**TASK TO COMPLETE**
Look below for the line that contains "index dip: (70, 189)", then copy it and each following line exactly, through and including the line that contains "thumb ip: (121, 121)".

**MATERIAL SUPPLIED**
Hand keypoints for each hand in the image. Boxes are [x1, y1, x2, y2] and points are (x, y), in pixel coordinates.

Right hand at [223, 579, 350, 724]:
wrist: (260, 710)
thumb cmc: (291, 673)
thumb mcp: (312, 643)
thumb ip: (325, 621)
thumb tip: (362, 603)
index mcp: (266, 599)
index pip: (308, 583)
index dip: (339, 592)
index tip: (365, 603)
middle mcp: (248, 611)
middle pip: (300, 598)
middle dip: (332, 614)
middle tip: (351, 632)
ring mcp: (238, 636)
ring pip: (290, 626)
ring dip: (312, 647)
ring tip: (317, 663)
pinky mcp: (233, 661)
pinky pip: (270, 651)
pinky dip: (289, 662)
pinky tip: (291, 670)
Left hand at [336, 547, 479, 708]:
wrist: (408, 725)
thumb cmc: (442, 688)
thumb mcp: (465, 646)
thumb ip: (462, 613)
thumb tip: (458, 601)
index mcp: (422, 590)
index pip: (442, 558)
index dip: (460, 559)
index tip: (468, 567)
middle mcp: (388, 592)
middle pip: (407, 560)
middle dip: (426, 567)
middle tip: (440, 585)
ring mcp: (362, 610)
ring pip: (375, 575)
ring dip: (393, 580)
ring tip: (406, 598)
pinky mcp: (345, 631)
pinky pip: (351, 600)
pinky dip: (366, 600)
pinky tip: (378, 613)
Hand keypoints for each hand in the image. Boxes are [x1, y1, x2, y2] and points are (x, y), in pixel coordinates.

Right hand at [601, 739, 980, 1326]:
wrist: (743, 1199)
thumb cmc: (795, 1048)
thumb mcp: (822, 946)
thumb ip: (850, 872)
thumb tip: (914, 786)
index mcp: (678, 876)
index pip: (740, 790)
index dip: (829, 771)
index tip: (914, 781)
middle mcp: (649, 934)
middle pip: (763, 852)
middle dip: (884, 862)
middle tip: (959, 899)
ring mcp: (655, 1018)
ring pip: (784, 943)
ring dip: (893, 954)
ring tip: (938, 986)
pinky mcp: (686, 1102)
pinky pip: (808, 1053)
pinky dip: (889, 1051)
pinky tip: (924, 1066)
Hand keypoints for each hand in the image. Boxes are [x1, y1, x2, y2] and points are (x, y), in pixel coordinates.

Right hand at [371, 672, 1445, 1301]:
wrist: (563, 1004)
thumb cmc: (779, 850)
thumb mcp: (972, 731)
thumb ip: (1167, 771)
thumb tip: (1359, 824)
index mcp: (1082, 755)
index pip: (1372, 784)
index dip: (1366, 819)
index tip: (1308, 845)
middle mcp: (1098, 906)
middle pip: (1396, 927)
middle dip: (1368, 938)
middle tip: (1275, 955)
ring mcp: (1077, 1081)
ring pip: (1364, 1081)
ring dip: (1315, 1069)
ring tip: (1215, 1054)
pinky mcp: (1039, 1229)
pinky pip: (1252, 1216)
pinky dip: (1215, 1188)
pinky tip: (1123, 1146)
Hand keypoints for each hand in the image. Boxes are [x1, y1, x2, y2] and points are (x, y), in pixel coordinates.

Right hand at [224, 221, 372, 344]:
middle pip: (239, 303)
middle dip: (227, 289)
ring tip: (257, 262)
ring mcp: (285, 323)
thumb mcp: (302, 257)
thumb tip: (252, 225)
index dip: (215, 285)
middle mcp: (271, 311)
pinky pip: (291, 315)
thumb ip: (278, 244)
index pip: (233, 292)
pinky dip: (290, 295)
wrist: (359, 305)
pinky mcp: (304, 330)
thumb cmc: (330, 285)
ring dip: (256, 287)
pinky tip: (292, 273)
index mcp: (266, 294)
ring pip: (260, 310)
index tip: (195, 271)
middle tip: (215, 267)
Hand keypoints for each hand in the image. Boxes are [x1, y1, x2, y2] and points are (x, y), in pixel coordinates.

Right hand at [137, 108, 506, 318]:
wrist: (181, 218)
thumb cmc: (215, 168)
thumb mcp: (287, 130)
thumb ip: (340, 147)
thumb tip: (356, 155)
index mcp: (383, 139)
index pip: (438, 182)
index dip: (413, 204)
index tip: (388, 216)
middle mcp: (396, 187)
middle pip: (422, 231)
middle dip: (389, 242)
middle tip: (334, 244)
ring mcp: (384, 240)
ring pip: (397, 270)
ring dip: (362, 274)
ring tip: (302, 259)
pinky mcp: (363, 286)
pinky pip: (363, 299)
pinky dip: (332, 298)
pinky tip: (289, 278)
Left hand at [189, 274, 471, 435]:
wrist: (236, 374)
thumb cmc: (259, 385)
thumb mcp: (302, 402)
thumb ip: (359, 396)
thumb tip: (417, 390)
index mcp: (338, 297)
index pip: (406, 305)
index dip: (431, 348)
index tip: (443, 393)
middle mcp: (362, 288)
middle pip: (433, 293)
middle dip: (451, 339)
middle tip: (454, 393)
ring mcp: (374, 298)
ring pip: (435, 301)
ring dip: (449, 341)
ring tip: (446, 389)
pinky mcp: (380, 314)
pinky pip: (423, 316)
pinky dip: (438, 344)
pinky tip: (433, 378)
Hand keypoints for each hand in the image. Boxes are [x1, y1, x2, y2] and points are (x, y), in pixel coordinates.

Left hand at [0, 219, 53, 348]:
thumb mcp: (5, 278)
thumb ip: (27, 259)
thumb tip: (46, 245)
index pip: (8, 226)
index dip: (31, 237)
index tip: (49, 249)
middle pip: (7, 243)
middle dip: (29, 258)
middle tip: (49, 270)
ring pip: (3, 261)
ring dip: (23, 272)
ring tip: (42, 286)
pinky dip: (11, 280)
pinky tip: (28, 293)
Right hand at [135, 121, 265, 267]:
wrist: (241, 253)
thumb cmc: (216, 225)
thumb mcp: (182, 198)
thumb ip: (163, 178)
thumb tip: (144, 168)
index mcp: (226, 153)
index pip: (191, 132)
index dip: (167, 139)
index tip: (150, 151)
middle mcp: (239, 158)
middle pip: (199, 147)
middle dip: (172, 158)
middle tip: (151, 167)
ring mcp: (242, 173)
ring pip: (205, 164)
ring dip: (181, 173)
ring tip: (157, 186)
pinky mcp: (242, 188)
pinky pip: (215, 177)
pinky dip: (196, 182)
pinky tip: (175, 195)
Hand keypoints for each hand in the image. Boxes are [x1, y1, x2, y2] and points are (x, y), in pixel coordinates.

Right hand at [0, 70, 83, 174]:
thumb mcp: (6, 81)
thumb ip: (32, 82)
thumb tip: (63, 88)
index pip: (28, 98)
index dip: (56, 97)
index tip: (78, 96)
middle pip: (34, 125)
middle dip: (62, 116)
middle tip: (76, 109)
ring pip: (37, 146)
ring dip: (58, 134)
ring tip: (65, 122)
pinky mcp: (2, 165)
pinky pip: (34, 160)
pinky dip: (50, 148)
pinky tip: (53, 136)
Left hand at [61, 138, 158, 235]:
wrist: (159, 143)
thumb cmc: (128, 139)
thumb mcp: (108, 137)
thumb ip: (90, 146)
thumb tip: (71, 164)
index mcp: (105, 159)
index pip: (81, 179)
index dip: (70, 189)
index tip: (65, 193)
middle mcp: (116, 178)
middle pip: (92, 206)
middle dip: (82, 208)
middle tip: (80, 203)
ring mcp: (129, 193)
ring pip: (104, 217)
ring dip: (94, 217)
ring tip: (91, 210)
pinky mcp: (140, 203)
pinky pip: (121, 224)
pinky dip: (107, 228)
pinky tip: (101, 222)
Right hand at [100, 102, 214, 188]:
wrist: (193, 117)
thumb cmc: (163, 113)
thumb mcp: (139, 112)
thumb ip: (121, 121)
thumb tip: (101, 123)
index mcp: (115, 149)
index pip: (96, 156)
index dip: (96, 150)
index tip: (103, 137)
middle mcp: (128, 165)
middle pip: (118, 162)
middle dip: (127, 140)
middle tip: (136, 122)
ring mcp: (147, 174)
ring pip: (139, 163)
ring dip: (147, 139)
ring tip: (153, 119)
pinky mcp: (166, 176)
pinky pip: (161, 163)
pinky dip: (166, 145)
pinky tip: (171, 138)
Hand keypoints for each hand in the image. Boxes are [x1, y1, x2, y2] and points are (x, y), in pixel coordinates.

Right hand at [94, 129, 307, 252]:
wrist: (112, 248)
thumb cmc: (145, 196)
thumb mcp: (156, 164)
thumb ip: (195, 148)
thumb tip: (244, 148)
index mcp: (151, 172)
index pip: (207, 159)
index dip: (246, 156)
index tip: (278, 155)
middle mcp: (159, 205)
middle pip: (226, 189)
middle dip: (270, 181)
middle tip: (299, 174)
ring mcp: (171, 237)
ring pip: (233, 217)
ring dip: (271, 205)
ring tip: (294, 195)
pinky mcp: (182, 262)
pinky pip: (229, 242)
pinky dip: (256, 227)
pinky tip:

**OUTPUT OF THE EXERCISE**
index dip: (70, 189)
index tip: (65, 193)
middle mcp: (116, 178)
middle pip: (92, 206)
middle dip: (82, 208)
middle tip: (80, 203)
ring mcp: (129, 193)
ring pip: (104, 217)
ring dip: (94, 217)
ring tip: (91, 210)
pinky mcp: (140, 203)
pinky pip: (121, 224)
pinky dip: (107, 228)
pinky tip: (101, 222)
Right hand at [100, 102, 214, 188]:
wrist: (193, 117)
thumb cmc: (163, 113)
thumb mcp: (139, 112)
thumb ip: (121, 121)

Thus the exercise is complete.